Завещание старого вора

22
18
20
22
24
26
28
30

Он поманил к себе пальцем начальника штаба, бравого тонколицего капитана, и поинтересовался:

– Сколько человек закрывают выход на Красина?

– Десять, товарищ майор, – прозвучал немедленный ответ.

– Усилить до пятнадцати. Когда пойдет проверка документов, основная масса народа хлынет именно туда.

– Есть усилить! – отозвался капитан.

Люди еще не понимали, что происходит, пытались пройти через оцепление, но натыкались на строгие окрики:

– Нельзя! Назад! Проверка документов!

– Товарищи, прошу проявить понимание, – проговорил капитан в рупор. – Выходим через контрольно-пропускные пункты, предъявляем документы.

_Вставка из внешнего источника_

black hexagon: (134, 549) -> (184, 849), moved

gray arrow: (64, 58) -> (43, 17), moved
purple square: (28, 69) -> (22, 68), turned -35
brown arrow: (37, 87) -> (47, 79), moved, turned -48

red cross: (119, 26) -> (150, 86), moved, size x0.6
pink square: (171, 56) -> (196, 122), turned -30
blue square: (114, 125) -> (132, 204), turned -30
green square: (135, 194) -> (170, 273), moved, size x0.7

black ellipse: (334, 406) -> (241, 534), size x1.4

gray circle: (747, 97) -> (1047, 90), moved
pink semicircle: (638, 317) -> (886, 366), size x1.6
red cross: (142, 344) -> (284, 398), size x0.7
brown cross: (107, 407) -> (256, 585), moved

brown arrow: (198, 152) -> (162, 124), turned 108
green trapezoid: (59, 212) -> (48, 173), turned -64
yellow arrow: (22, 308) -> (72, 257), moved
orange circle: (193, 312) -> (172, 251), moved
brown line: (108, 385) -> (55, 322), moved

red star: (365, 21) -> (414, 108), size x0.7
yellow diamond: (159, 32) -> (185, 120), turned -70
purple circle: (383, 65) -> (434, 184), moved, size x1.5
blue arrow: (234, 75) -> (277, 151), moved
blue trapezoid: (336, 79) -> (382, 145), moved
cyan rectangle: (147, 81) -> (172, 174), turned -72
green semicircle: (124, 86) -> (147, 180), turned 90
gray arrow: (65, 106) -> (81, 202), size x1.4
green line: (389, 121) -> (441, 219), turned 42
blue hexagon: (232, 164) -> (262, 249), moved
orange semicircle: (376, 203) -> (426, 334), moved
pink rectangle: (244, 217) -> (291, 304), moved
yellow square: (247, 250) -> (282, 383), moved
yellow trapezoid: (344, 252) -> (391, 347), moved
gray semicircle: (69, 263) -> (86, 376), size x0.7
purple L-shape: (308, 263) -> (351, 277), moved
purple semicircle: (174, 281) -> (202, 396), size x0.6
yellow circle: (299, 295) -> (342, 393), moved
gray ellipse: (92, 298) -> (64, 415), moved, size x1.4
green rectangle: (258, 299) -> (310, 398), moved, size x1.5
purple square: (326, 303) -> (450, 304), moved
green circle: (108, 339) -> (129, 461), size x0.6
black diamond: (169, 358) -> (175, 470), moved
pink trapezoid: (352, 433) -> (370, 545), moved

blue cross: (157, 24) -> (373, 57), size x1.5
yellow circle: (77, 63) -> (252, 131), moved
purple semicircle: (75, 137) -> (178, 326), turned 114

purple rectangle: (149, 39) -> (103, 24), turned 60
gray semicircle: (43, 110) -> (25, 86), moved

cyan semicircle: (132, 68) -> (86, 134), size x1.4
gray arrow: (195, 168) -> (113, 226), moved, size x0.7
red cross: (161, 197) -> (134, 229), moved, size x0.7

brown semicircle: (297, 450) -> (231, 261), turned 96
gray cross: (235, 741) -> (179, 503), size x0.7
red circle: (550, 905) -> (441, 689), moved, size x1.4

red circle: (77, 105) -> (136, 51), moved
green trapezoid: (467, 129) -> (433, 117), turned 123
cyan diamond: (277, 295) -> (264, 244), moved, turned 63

Майор Муромцев подозвал к себе офицера, ответственного за вторую линию оцепления, и распорядился:

– Выставить наряд в каждый проходной двор! Наблюдать за всеми! Шпана может сбрасывать пистолеты и финки. Народу много, не исключаю, что первая линия может быть где-то прорвана. Будьте готовы к тому, чтобы сдержать натиск толпы.

– Слушаюсь!

Еще через несколько минут кольцо вокруг Тишинского рынка сомкнулось совсем. Среди людей началось настоящее смятение.

– Да что же это такое делается! – выкрикнул кто-то из толпы.

В ответ прозвучал голос капитана, взывающий к пониманию.

– Граждане, ничего с вами не случится! Обычная проверка документов для выяснения личности.

– Ничего себе, вот это обычная! Перекрыли все выходы так, что мышь не проскочит!

– Если вы не преступники, то вам нечего опасаться! – проговорил офицер.

Майор Бережной в сопровождении двух молодых оперативников и трех солдат из батальона охраны обходил рынок, внимательно посматривал по сторонам, ловил на себе перепуганные, недоуменные взгляды. Толпа теснилась, отступала, давала возможность вооруженным людям двигаться дальше. Лавки спешно закрывались. Продавцы убирали с прилавков товар, торопливо складывали его в мешки, рассовывали по сумкам и ящикам.

– После проверки документов выходим сюда! – продолжал вещать капитан в громкоговоритель.

Лейтенант Трубачев, одетый по форме и сопровождаемый двумя молоденькими солдатами, остановился подле трех мужчин, явно блатных. На них были фуражки-восьмиклинки, надвинутые на самые глаза, белые, хорошо отглаженные рубахи, широкие штаны, припущенные на яловые сверкающие сапоги, собранные в тугую гармошку. У долговязого худого парня с вытянутым недовольным лицом, стоявшего в центре, совершенно не по погоде вокруг шеи большим неровным кольцом был наброшен белый шелковый широкий шарф. У другого между краями рубахи, расстегнутой на две верхние пуговицы, проглядывала скверно набитая наколка.